» Sobre a tarefa:
Diga se cada uma das seguintes afirmações concorda com o texto sobre o romance de Crichton, respondendo sim ou não e citando literalmente as palavras do texto que decidem a questão: (a) cada capítulo do romance se passa em um dos cinco dias da crise; (b) a bibliografia acadêmica aparece no início da obra; (c) o aspecto semidocumental torna o livro chato.

» Texto em estudo:
►
O romance se desenvolve
como se fosse os cinco dias da maior crise científica da história dos EUA. Cada
capítulo se passa num deles e progressivamente as pesquisas avançam, bem como
seus desdobramentos. Crichton escreve de forma intensa e com muito realismo,
tratando o assunto com o conhecimento científico da época. Assim, as páginas
tem um aspecto semidocumental, com a apresentação de relatórios médicos,
descrições de experimentos biológicos, gráficos, tabelas, infográficos e até
uma bibliografia acadêmica ao fim da obra, para quem quiser estudar o assunto
de forma mais profunda. Mas nada disso torna o livro chato. Ao contrário:
reforça ainda mais o teor realista da obra, tornando-a mais impressionante para
o leitor.
Dessa forma, todas as
teorias de vida extraterrestre são apresentadas – pelo menos até a época em que
o livro foi escrito –, e uma delas, justamente, é esta da chamada panspermia.
◄
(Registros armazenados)
►
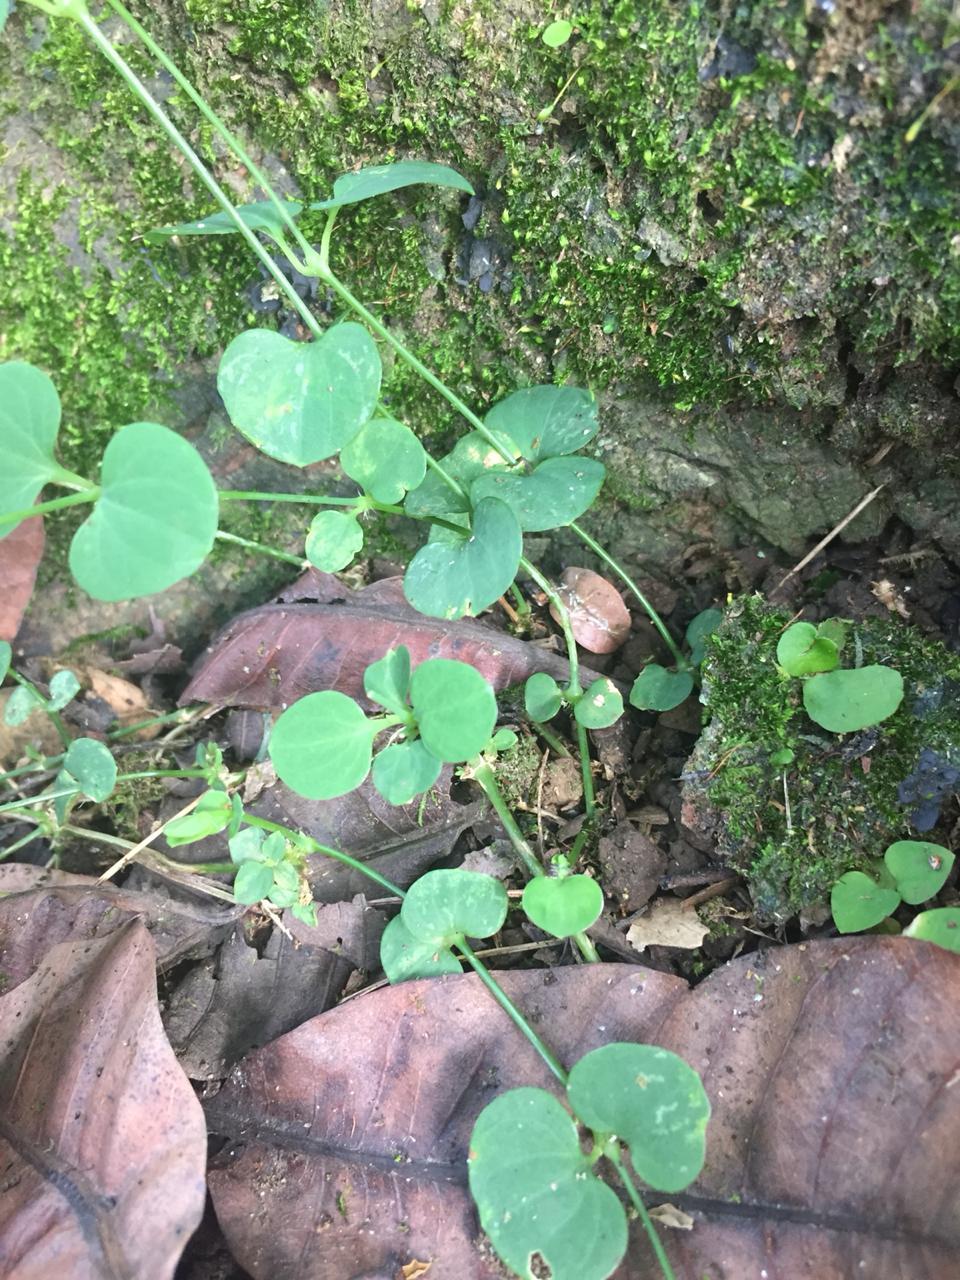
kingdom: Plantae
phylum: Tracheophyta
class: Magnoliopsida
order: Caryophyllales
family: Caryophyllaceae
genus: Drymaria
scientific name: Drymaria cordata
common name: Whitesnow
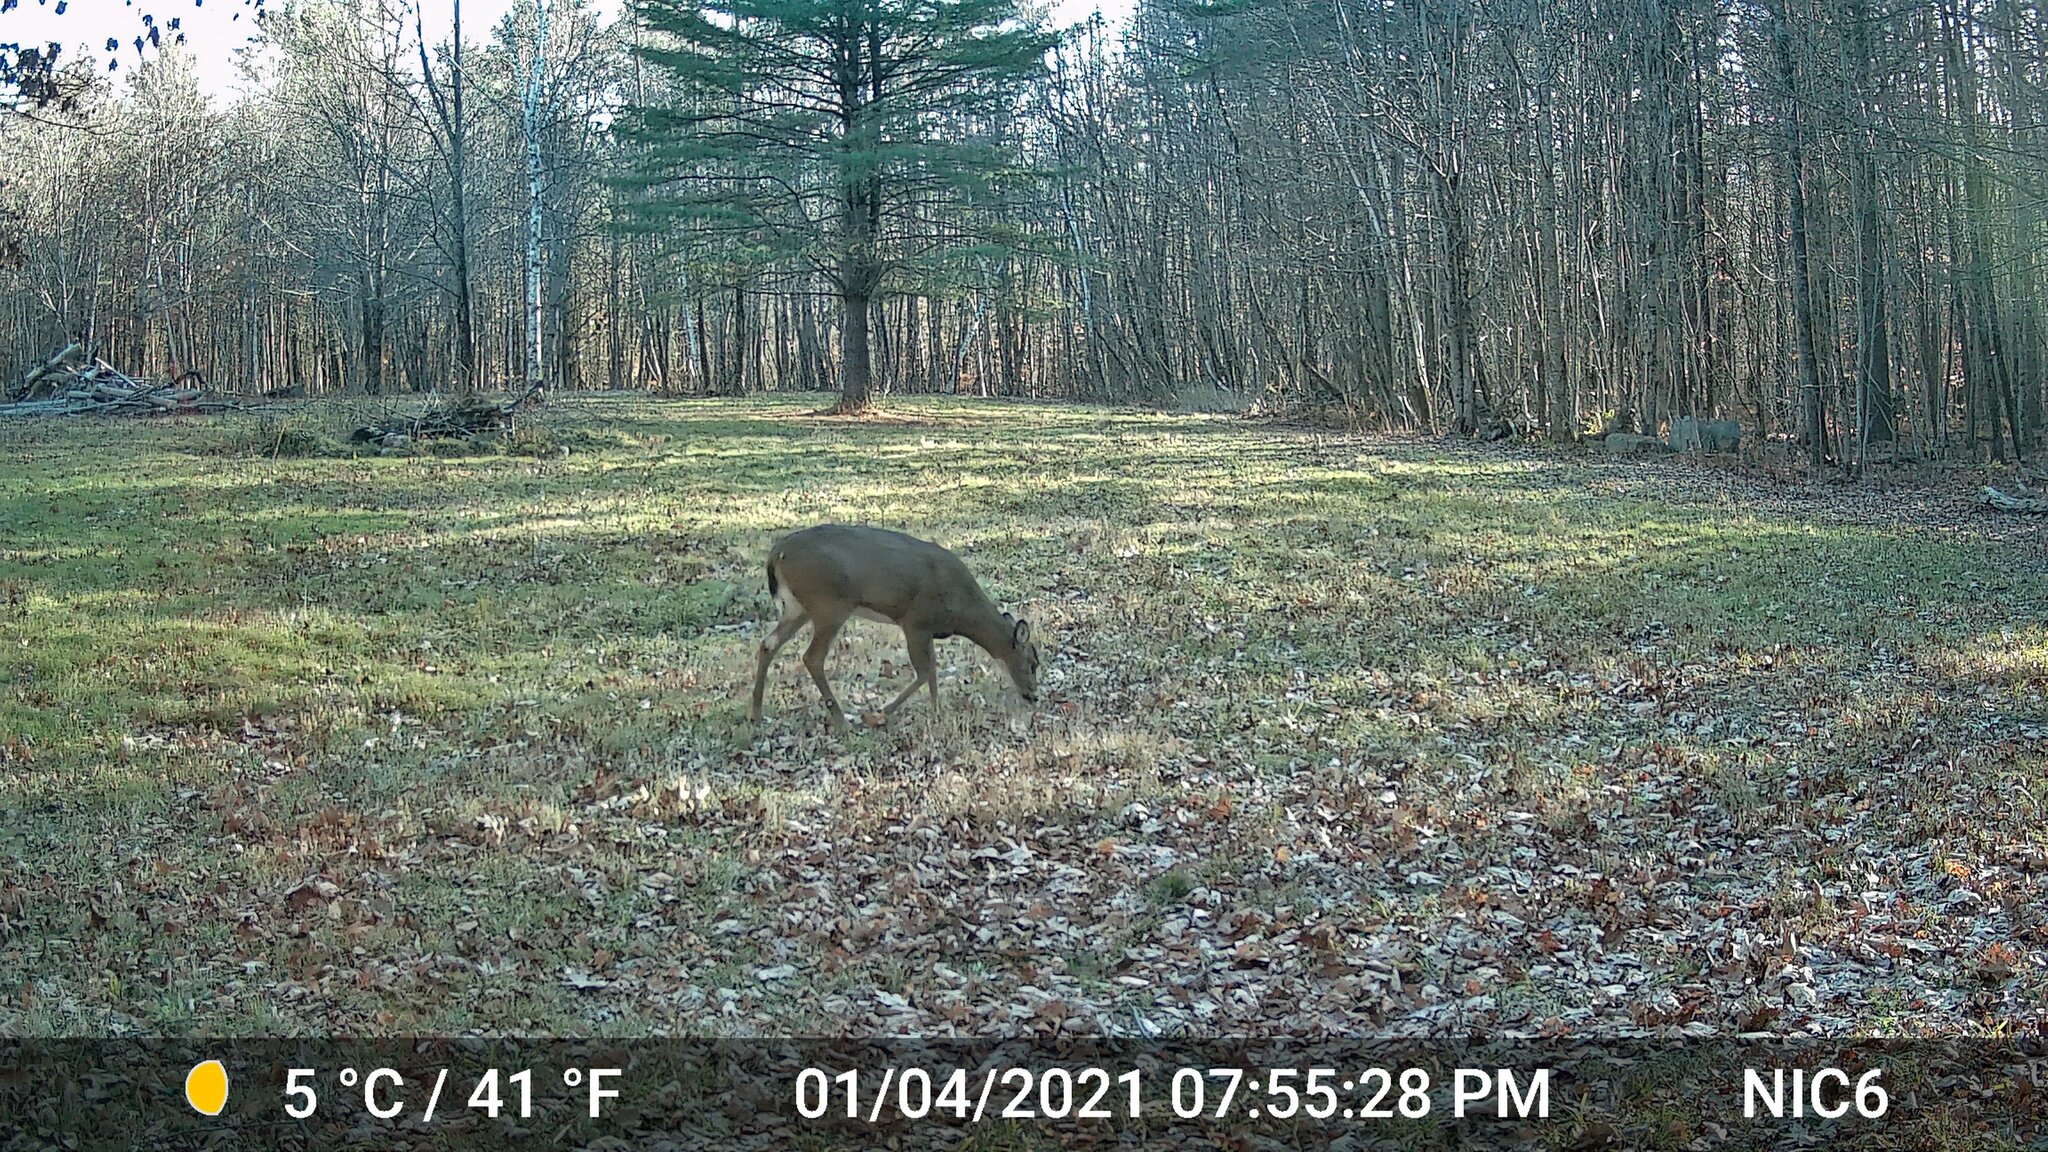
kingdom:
◄
►
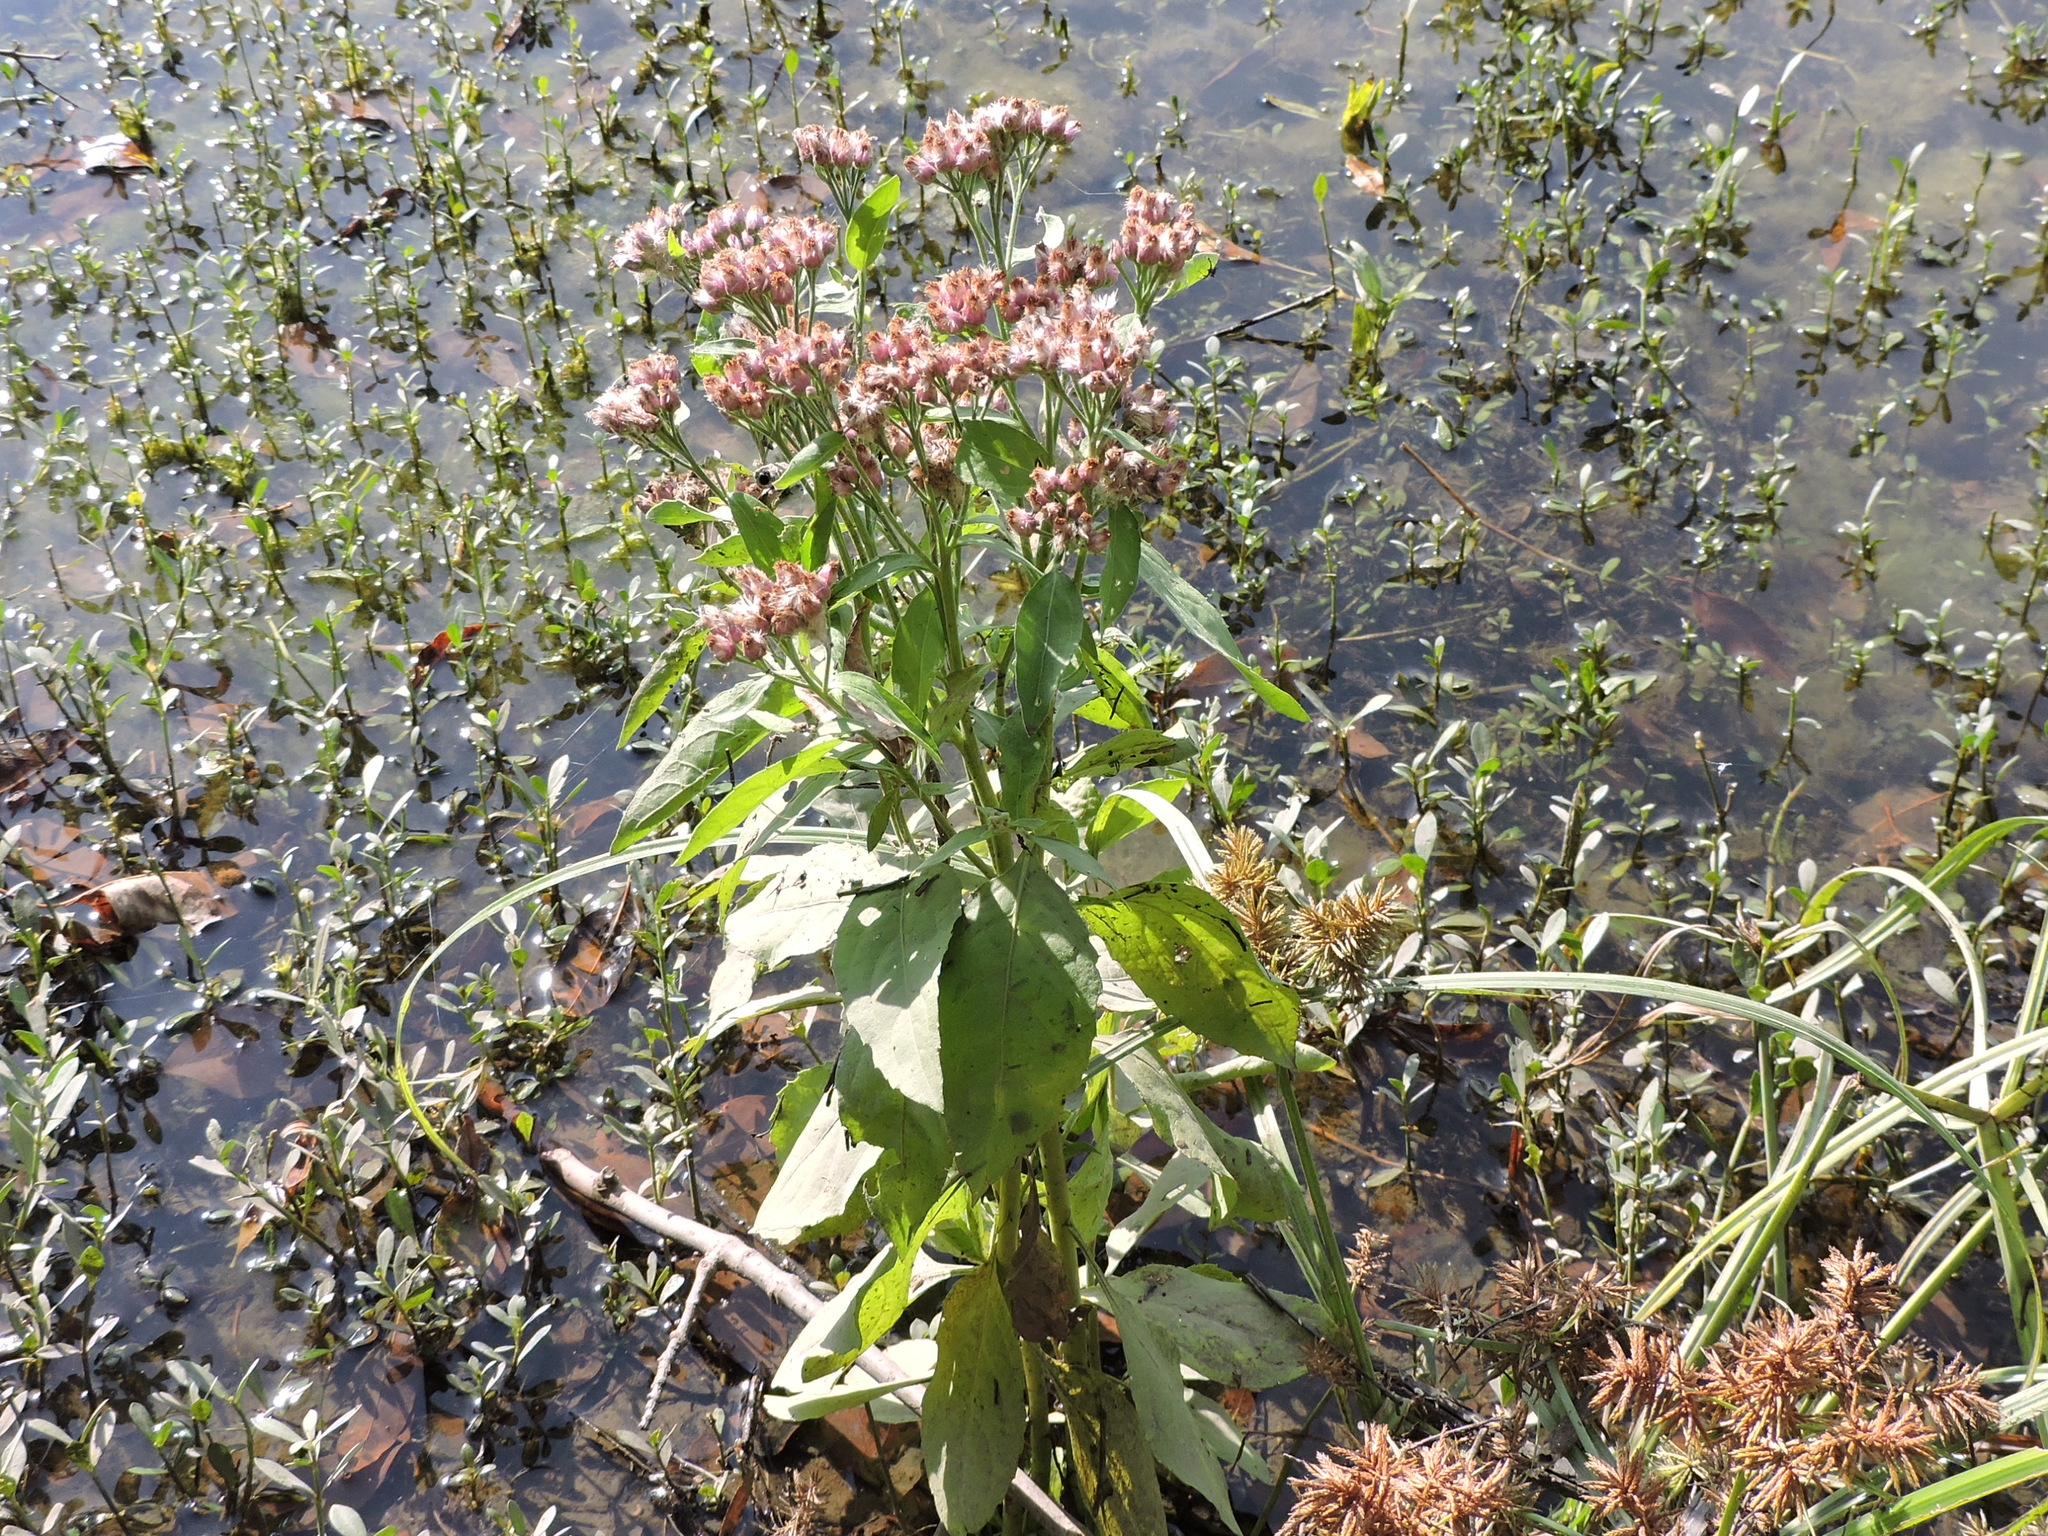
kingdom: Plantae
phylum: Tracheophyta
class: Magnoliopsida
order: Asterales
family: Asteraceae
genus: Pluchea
◄
» Campo de resposta:
(a) Sim: “Cada capítulo se passa num deles”.
(b) Não: “uma bibliografia acadêmica ao fim da obra”.
(c) Não: “Mas nada disso torna o livro chato.”